Fused-out fuck, thought Hendrix. The tow-headed Mag gave his back a hate look.
The far wall had display cases filled with more weird, inexplicable crap running along the base. From a quick briefing as they suited up in the ready room Hendrix knew the workstation in unauthorized use was on that wall to the left, out of sight behind the silent shelves of relics from the two centuries of misery and desolation that followed the nukecaust—and beyond, rumor said, maybe tens of thousands of years, speaking voicelessly of secrets it was death to know.
The Archivist Division types all went around as if they had corncobs stuck up their butts. But behind their prissy exteriors, Hendrix knew, they were all fused solid. In the locker rooms and commissary of the Palladiumville Mag Division it was said that everybody born into Archives got a termination warrant filed along with the birth certificate. They either went crazy or reached a point at which they just knew too much. In either case the boys in black paid them a visit, sooner or later. Life in Archives sucked almost as bad as life as a Mag.

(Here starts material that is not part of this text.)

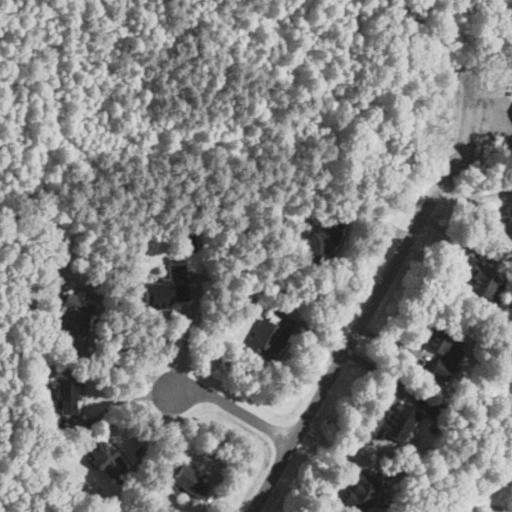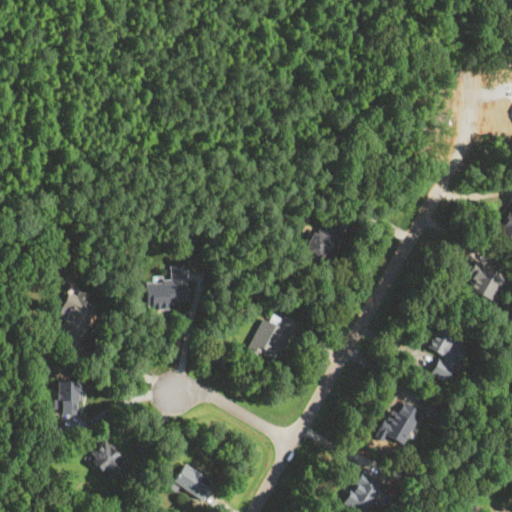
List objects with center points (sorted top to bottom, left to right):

Yet Hendrix knew full well, that either life was better than being a crawling subservient tech, and that in turn, was worlds ahead of being one of the human rats and maggots polluting the Pits below their booted feet. And it would be insulting vermin to compare the Outlands scum to them: they were more like the black crud that grew in toilets that weren't cleaned often enough—something else that seemed to be happening around the ville more these days, or so Hendrix perceived.

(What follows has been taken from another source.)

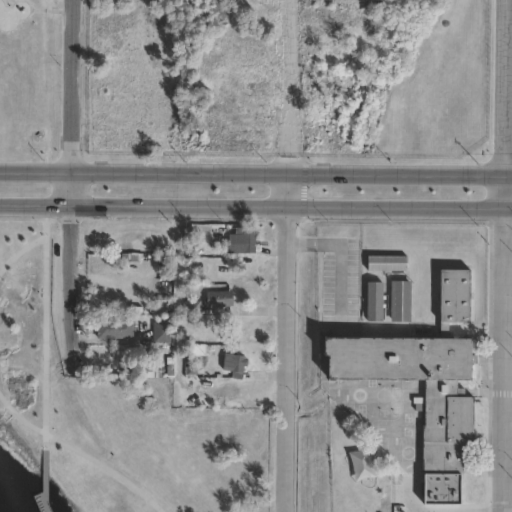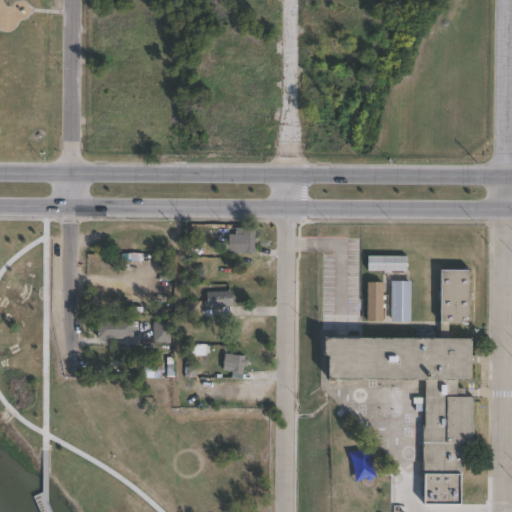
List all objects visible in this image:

In sum, life sucked if you were Magistrate Hendrix, but it sucked worse for most everybody else. This had led him to the conclusion that life sucked. It was the nearest he had ever come to philosophy.
The top Mag took a couple of slow steps into the room, clearing the way for the rest of the squad to enter. Creedy and Hendrix looked at each other. Hendrix suspected the lean, looming black man was as glad as he was their hard-contact visors hid almost all of his expression.

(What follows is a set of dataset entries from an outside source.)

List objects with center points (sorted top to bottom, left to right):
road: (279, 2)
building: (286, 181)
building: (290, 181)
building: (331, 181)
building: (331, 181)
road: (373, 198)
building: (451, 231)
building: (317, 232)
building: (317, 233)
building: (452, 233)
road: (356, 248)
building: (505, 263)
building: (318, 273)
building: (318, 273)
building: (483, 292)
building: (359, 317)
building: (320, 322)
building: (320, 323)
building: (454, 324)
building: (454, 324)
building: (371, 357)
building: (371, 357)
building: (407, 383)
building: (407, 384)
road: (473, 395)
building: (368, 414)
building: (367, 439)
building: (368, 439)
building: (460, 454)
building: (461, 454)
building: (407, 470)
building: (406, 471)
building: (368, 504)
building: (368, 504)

"You first," Creedy's visible lips said soundlessly.
"No, you," Hendrix shot back the same way.
"You!"
"No, you!"
"Fucking move, ladies," Laydon snarled, "or I'll start handing out some extra assholes—"
A young woman walked around the corner from between shelves into the main aisle that ran from the open door to the display cases at the rear. She was short, dark skinned, dressed in blue jeans and a dark pullover, with a knit cap pulled down over a mass of brown curls. Her features were odd, emphatic, blunt with a broad nose. She had them tipped down toward a clipboard she was carrying.
Laydon shot her.
She just glanced up from her pad. Her eyes were big and tawny gold. She saw the Mags before her in their gleaming armor and her jaw dropped. Then muzzle flame jetted yellow from the muzzle brake of Laydon's Copperhead with a shattering noise.
As if by magic, a handful of red holes dotted the front of the young woman's woolly-looking blouse. She staggered back as the tiny slugs lanced through her. The clipboard fell with a winging of white sheets to clatter on the floor. Then she collapsed as if melting in fast motion, flinging out an arm and knocking a rack of shelves.